In 1945, he placed in the XIV South American Athletic Championships in Montevideo. Competing for the first time in the decathlon, he won, surprising all the participants not only with his victory but with his physical appearance, tall and blonde, a contrast to the rest of the Chilean delegation.

In the 1946 South American Championships, which took place in Chile, he set records in the 110 meter hurdles and the 1500 meters. He also took part in the decathlon, and on the first day came in first in four of the five events and second in the other. On the second day, however, it turned out that he had pulled a muscle, an injury that prevented him from breaking the world record of 7,000 points, but he came close with 6,886 points. This represented an improvement of 500 points over his performance in the same combined event in Montevideo. His achievement at the 1946 championships brought Chile the gold, consigning Argentina and Brazil to second and third place, respectively.
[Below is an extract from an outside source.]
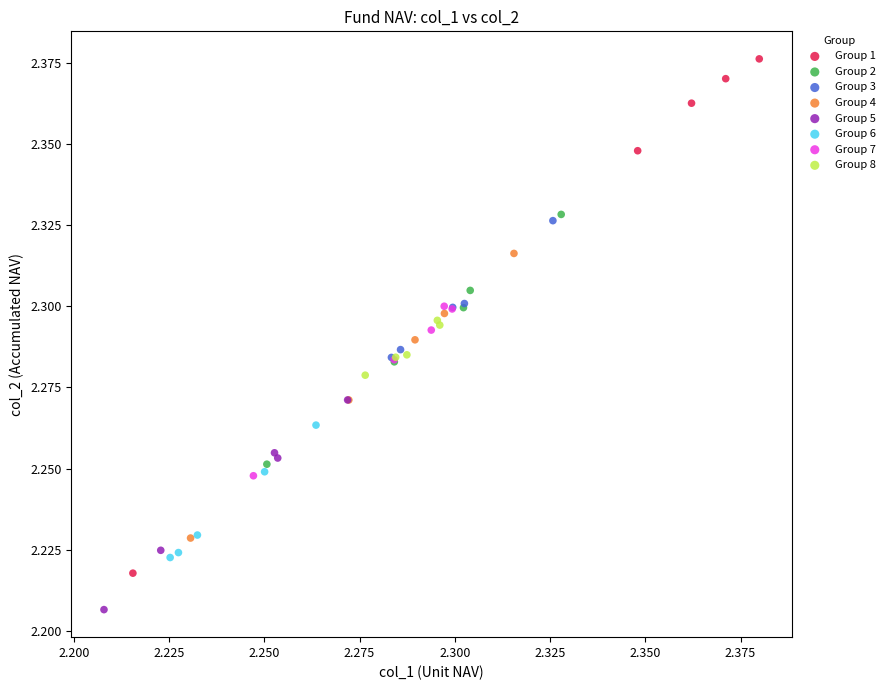

Which series contains the lowest Y value?

Group 5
He took part in the Olympic Games in London in 1948, although little by little his performance declined, until a strong bout of typhus obliged him to bow out of the final competition. Competing later at the local level, he combined this activity with his career as an architect.

===Athletic honors===
- 2 Gold medals at the 1946 South American Championships in Chile in the decathlon and the 110-meter hurdle.
- South American record-holder in the 110-metre hurdle and decathlon.

==Architectural career==
From the time he received his degree in 1946, he pursued his career as an architect while continuing to participate in sports. In 1955 he was named professor of Architectural Composition at the University of Chile. In 1964 he was given the Chair of Architectural Design at the same institution.
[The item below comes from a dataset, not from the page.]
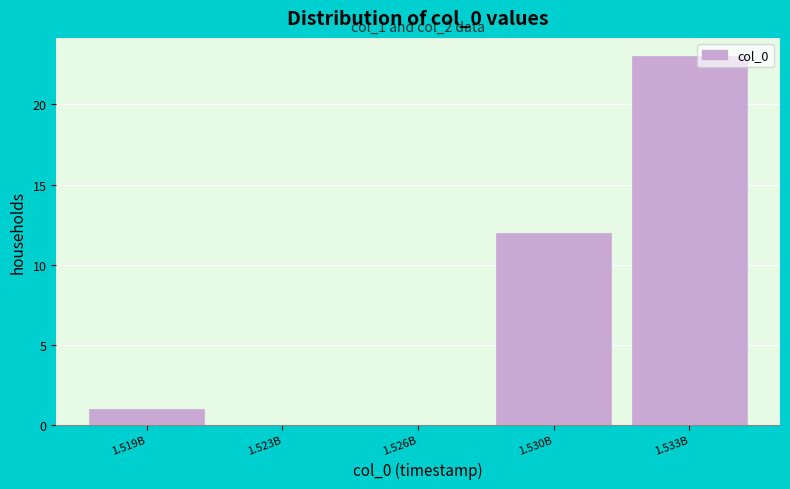

Reading left to right, what are all the values shown in this chart?

1.519B=1	1.523B=0	1.526B=0	1.530B=12	1.533B=23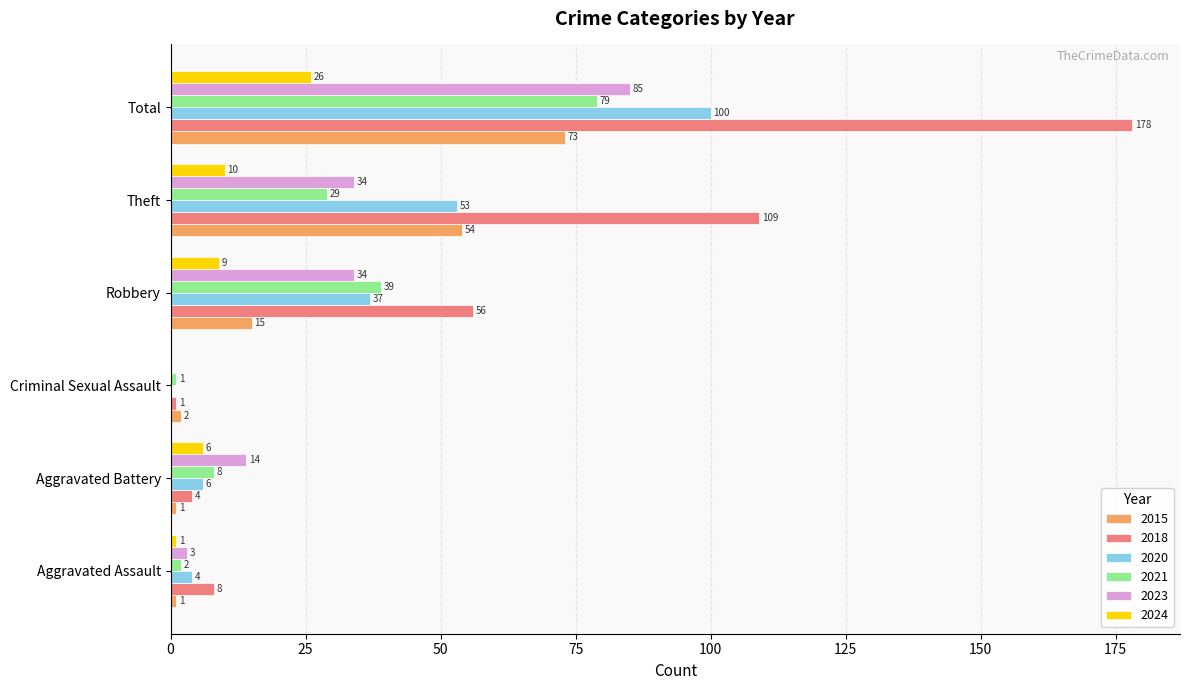

The 2024 series shows 26 at Total. True or false?

True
Between 1988 and 1990 he was Dean of the Faculty of Architecture and Urbanism at the University of Chile.

===Professional honors===
In 1987 he was awarded the National Prize in Architecture.

==Death==
He died of a heart attack at Lake Colico on June 5, 1994.

==Personal life==
In 1952 he married Marianne Martin Guilleux, with whom he had three children: Felipe, Catalina, and Nicolás.
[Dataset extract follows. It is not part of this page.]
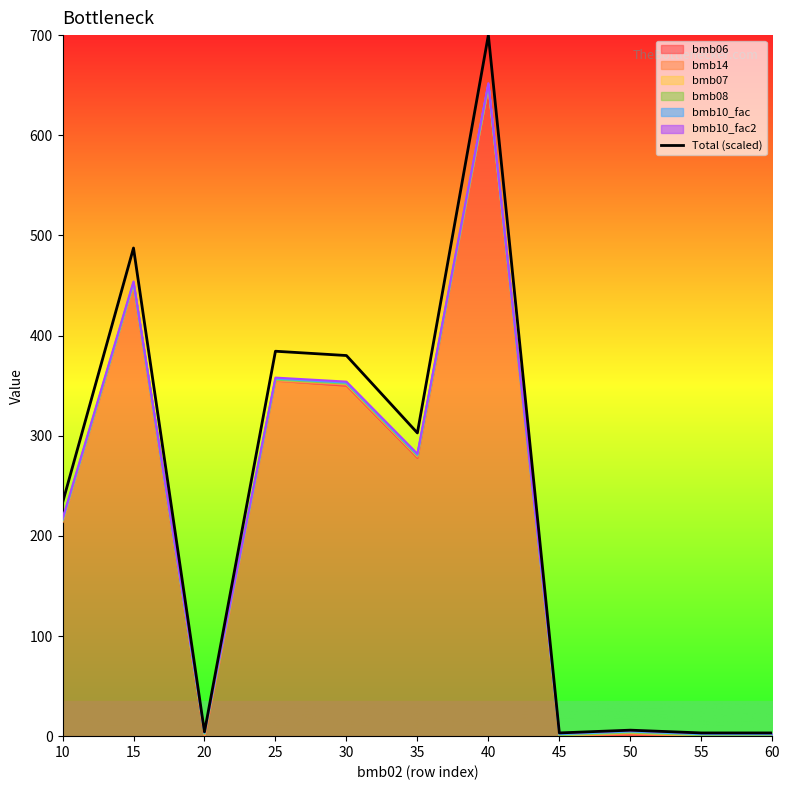

What is the value of the 3rd point from the left?

4.3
==Architectural accomplishments==
- Estadio Cubierto Metropolitano (actual Movistar Arena)
- Estadio Monumental
- Estadio Regional de Antofagasta
- Hipódromo de Antofagasta
- Estadio El Cobre
- Cine de Coronel
- Estadio Israelita
- Casino de Puerto Varas
- Estadio Municipal de Concepción
- Estadio de Valdivia
- Gimnasio Municipal de Valdivia

==Recognition==
- The running track at the National Stadium bears his name.
- The Olympic Village at Osorno is also named for him..
- The University of Chile established the Marío Recordón Medal, which is awarded in recognition of academic achievement.
- The Mario Recordón Athletic Competition is organized by the Universitarios Azules in Santiago.
- The Mario Recordón Student Athletic Competition is an annual event in Osorno.